Vikings coach Mike Zimmer knows his defense, ranked second in the NFL, is going to have its hands full Sunday with the Colts, who have the 14th-ranked offense in the league and one of the league’s best QBs in Andrew Luck.

“Offensively, they’re very, very good. They’re [ninth] in the league in passing,” Zimmer said. “Andrew Luck is a terrific quarterback. He moves with his feet. He can make every single throw. He throws into tight coverage. He throws the ball deep, he throws the ball short. He runs a little bit of zone read.

“They have Frank Gore, who is the eighth-leading rusher in NFL history. They have some extremely fast receivers. T.Y. Hilton is his go-to guy. [Donte] Moncrief is really fast, the receiver from Miami [Phillip Dorsett] that [was a] first-round draft pick a year ago, he runs a 4.25. They have a ton of offensive skill with that football team.”

Zimmer still believes his team, coming off a tough but complete 25-16 victory over Jacksonville last Sunday, is ready to push for the playoffs.

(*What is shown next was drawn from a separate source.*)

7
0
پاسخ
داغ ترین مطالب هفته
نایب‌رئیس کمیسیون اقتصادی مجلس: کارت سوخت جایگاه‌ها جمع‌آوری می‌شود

“The good thing about winning this last week is it puts us at 7-6,” he said. “A year ago at this time our team was 8-5, and it’s just funny how everybody looks at the season and things like that and say we’re having a terrible season and last year we were great. We’re really in the same boat we were last year.

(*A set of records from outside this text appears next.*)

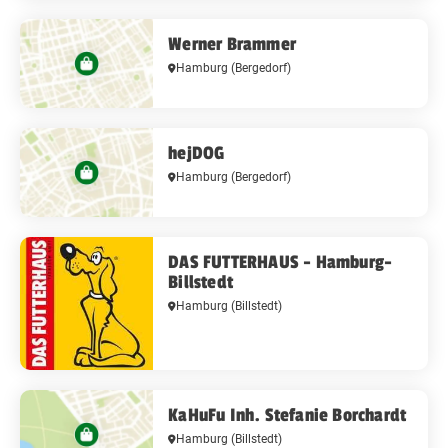
Werner Brammer
Hamburg
(Bergedorf)
hejDOG
Hamburg
(Bergedorf)
DAS FUTTERHAUS - Hamburg-
Billstedt
Hamburg
(Billstedt)
KaHuFu Inh. Stefanie Borchardt
Hamburg
(Billstedt)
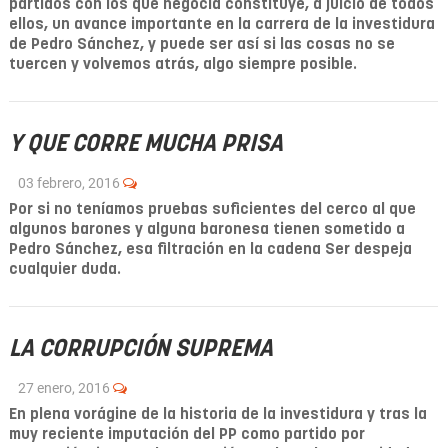
partidos con los que negocia constituye, a juicio de todos
ellos, un avance importante en la carrera de la investidura
de Pedro Sánchez, y puede ser así si las cosas no se
tuercen y volvemos atrás, algo siempre posible.
Y QUE CORRE MUCHA PRISA
03 febrero, 2016
Por si no teníamos pruebas suficientes del cerco al que
algunos barones y alguna baronesa tienen sometido a
Pedro Sánchez, esa filtración en la cadena Ser despeja
cualquier duda.
LA CORRUPCIÓN SUPREMA
27 enero, 2016
En plena vorágine de la historia de la investidura y tras la
muy reciente imputación del PP como partido por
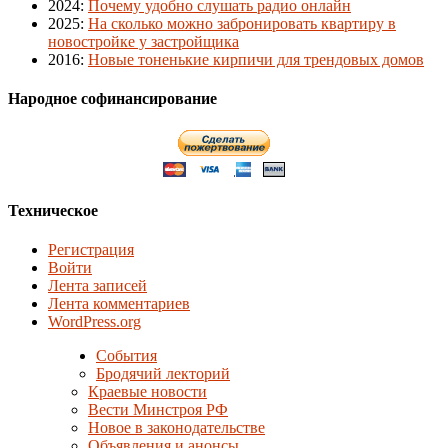
2024
:
Почему удобно слушать радио онлайн
2025
:
На сколько можно забронировать квартиру в
новостройке у застройщика
2016
:
Новые тоненькие кирпичи для трендовых домов
Народное софинансирование
Техническое
Регистрация
Войти
Лента записей
Лента комментариев
WordPress.org
События
Бродячий лекторий
Краевые новости
Вести Минстроя РФ
Новое в законодательстве
Объявления и анонсы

“If we can win this game this week, then we’ll worry about the next game after that. I think our team really showed a lot of heart, especially offensively. I thought they did a great job this last week and we need to continue to do that.”

U’s assault issues

One has to wonder if a recent Star Tribune investigation into the University of Minnesota’s response to sexual assault victims played into their decision to pursue punishment toward 10 Gophers football players investigated in a reported sexual assault in September.

The Star Tribune reported in October that more than 1,000 sex assaults since 2010 were reported to the Aurora Center, the school’s rape prevention and victim advocacy department. According to a Star Tribune review of those records, not a single person was prosecuted.

So certainly the university is under the microscope for how it is handling these kinds of tough situations, even after a criminal investigation resulted in no arrests or charges in the September incident.